## TASK DESCRIPTION
Print exactly the first lines of the records. Stop after the line containing "Theo dõi chúng tôi", and leave every picture out.

━━━ DATA TO USE ━━━

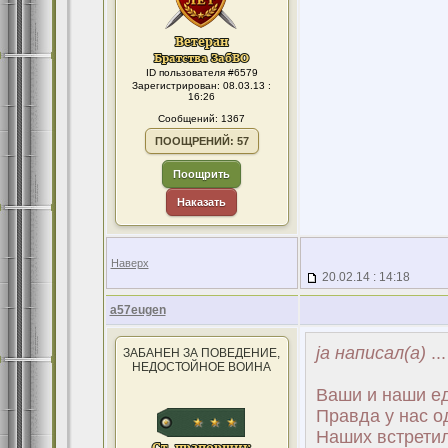
ID пользователя #6579
Зарегистрирован: 08.03.13 :
16:26
Сообщений: 1367
ПООЩРЕНИЙ: 57
Поощрить
Наказать
Наверх
20.02.14 : 14:18
a57eugen
ja написал(а)
...
ЗАБАНЕН ЗА ПОВЕДЕНИЕ,
НЕДОСТОЙНОЕ ВОИНА
Ваши и наши ед
Правда у нас од
Наших встретил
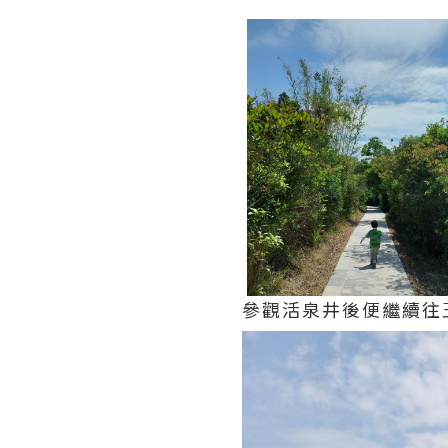
參觀活泉井後便繼續往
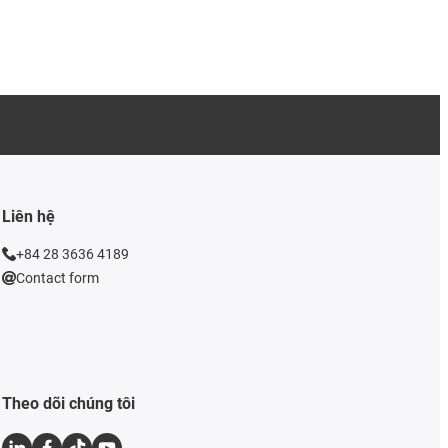
Liên hệ
+84 28 3636 4189
Contact form
Theo dõi chúng tôi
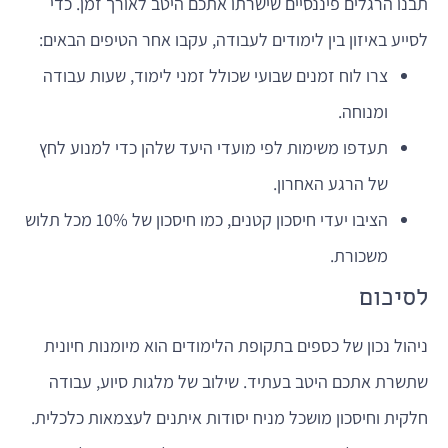
תבנו הרגלים פיננסיים שישרתו אתכם היטב לאורך זמן. כדי
לסייע באיזון בין לימודים לעבודה, עקבו אחר הטיפים הבאים:
צרו לוח זמנים שבועי שכולל זמני לימוד, שעות עבודה
ומנוחה.
תעדפו משימות לפי מועדי היעד שלהן כדי למנוע לחץ
של הרגע האחרון.
הציבו יעדי חיסכון קטנים, כמו חיסכון של 10% מכל תלוש
משכורת.
לסיכום
ניהול נכון של כספים בתקופת הלימודים הוא מיומנות חיונית
שתשרת אתכם היטב בעתיד. שילוב של מלגות סיוע, עבודה
חלקית וחיסכון מושכל מניח יסודות איתנים לעצמאות כלכלית.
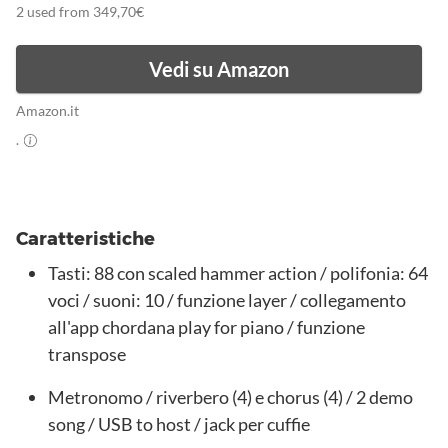
2 used from 349,70€
Vedi su Amazon
Amazon.it
.
Caratteristiche
Tasti: 88 con scaled hammer action / polifonia: 64
voci / suoni: 10 / funzione layer / collegamento
all'app chordana play for piano / funzione
transpose
Metronomo / riverbero (4) e chorus (4) / 2 demo
song / USB to host / jack per cuffie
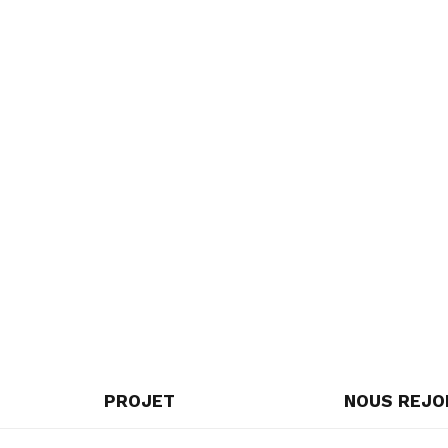
PROJET
NOUS REJO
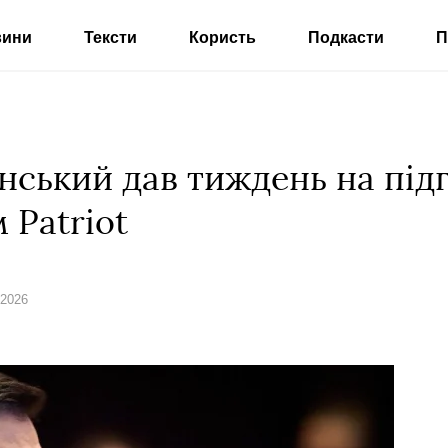
вини
Тексти
Користь
Подкасти
П
нський дав тиждень на під
 Patriot
 2026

━━━

## THE COMPLETED TASK
ID пользователя #6579
Зарегистрирован: 08.03.13 :
16:26
Сообщений: 1367
ПООЩРЕНИЙ: 57
Поощрить
Наказать
Наверх
20.02.14 : 14:18
a57eugen
ja написал(а)
...
ЗАБАНЕН ЗА ПОВЕДЕНИЕ,
НЕДОСТОЙНОЕ ВОИНА
Ваши и наши ед
Правда у нас од
Наших встретил
參觀活泉井後便繼續往
Liên hệ
+84 28 3636 4189
Contact form
Theo dõi chúng tôi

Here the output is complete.